The first order reliability method by Hasofer and Lind (1974) is based on two key ingredients in the case of uncorrelated variables; the iso-probabilistic transformation (IsoT) and the most probable point. The invariance of the approach is obtained by the IsoT, in such manner the reliability index is established for normal distributed variables \(\boldsymbol {Y}\) with zero means and unit standard deviations.
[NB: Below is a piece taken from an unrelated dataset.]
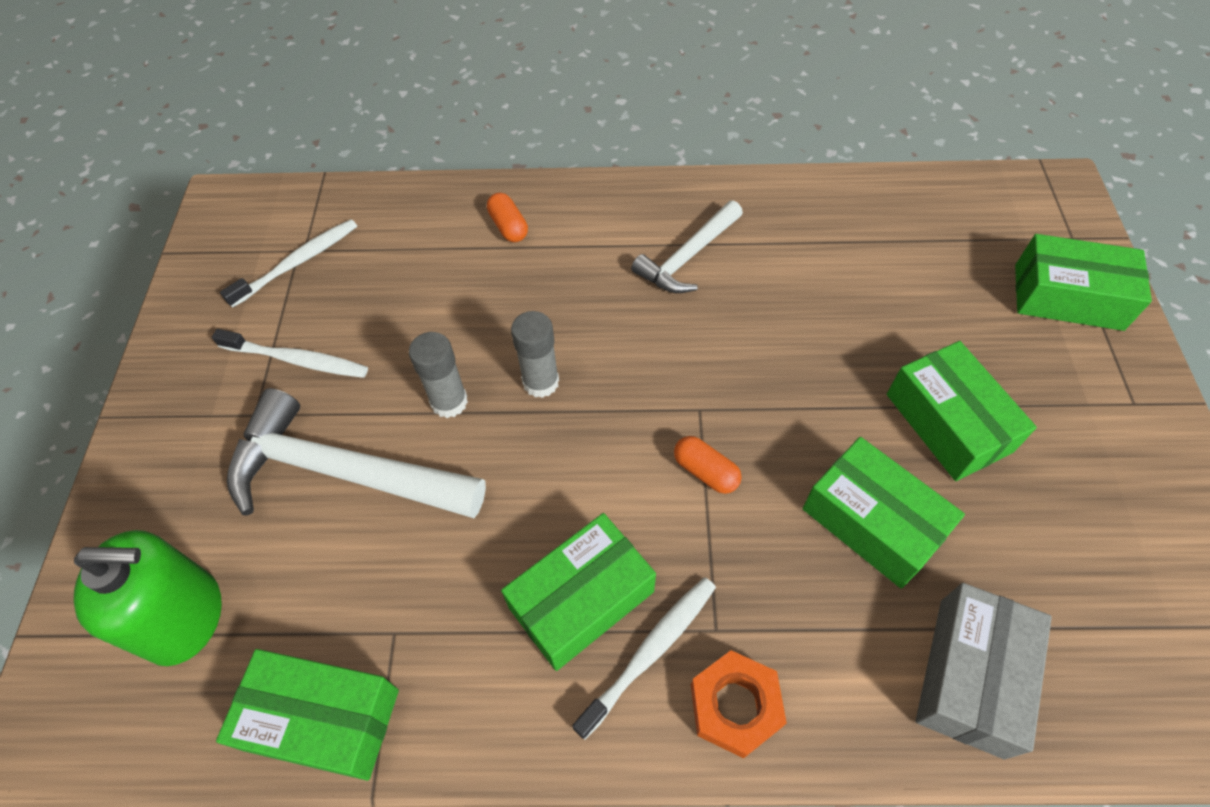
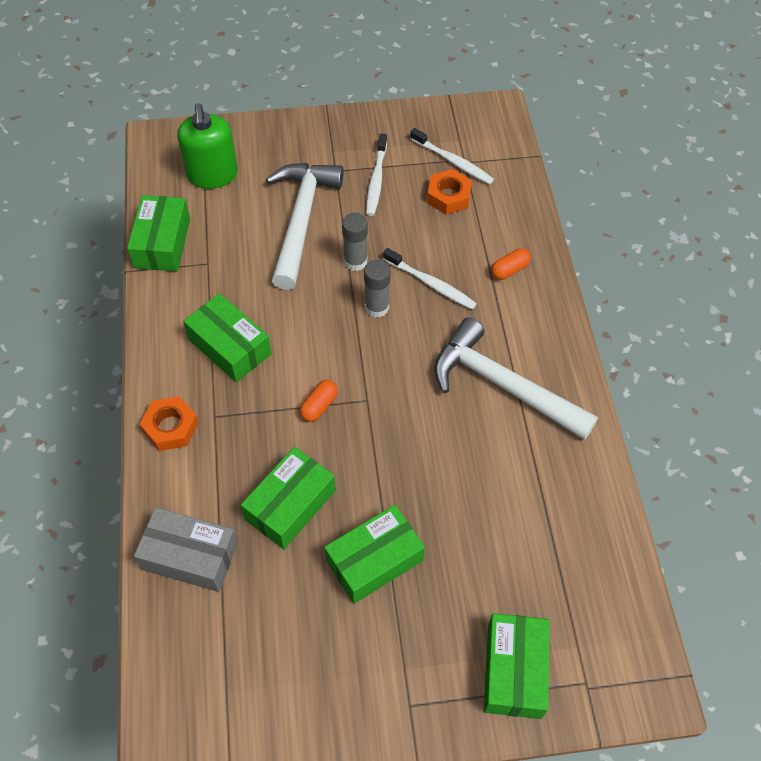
camera: 80 degrees right, 0 degrees up
(361, 275) = (448, 196): none -> orange nut
(649, 652) = (200, 383): white toothbrush -> white toothbrush (430, 283)
(687, 257) = (502, 385): white hammer -> white hammer, size x1.66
Let \({\Phi }(Y_{i})\) be the cumulative distribution function for the standard normal distribution and \(F(X_{i};\boldsymbol {\theta })\) be the cumulative distribution function for the original variable \(X_{i}\) with some distribution parameters collected in \(\boldsymbol {\theta }\), then the IsoT is defined by

$$Y_{i} = {\Phi}^{-1}(F(X_{i};\boldsymbol{\theta})). $$

The Hasofer-Lind reliability index \(\beta _{\text {HL}}\) is then defined by the distance from the origin to the closest point, denoted the MPP, on the failure surface \(h(\boldsymbol {Y})\). This is established by solving

$$\left\{\begin{array}{l} \underset{\boldsymbol{Y}}\min \, \sqrt{\boldsymbol{Y}^{T}\boldsymbol{Y}}\\ \text{s.t. } h(\boldsymbol{Y})=0. \end{array}\right. $$

In FORM the probability of failure is obtained by taking the standard cumulative distribution of the Hasofer-Lind reliability index in the following way:

$$\text{Pr}[h(\boldsymbol{Y}) <0] \approx {\Phi}(-\beta_{\text{HL}}). $$

This is a direct result of including only the linear terms in the Taylor expansion of the failure constraint at the MPP.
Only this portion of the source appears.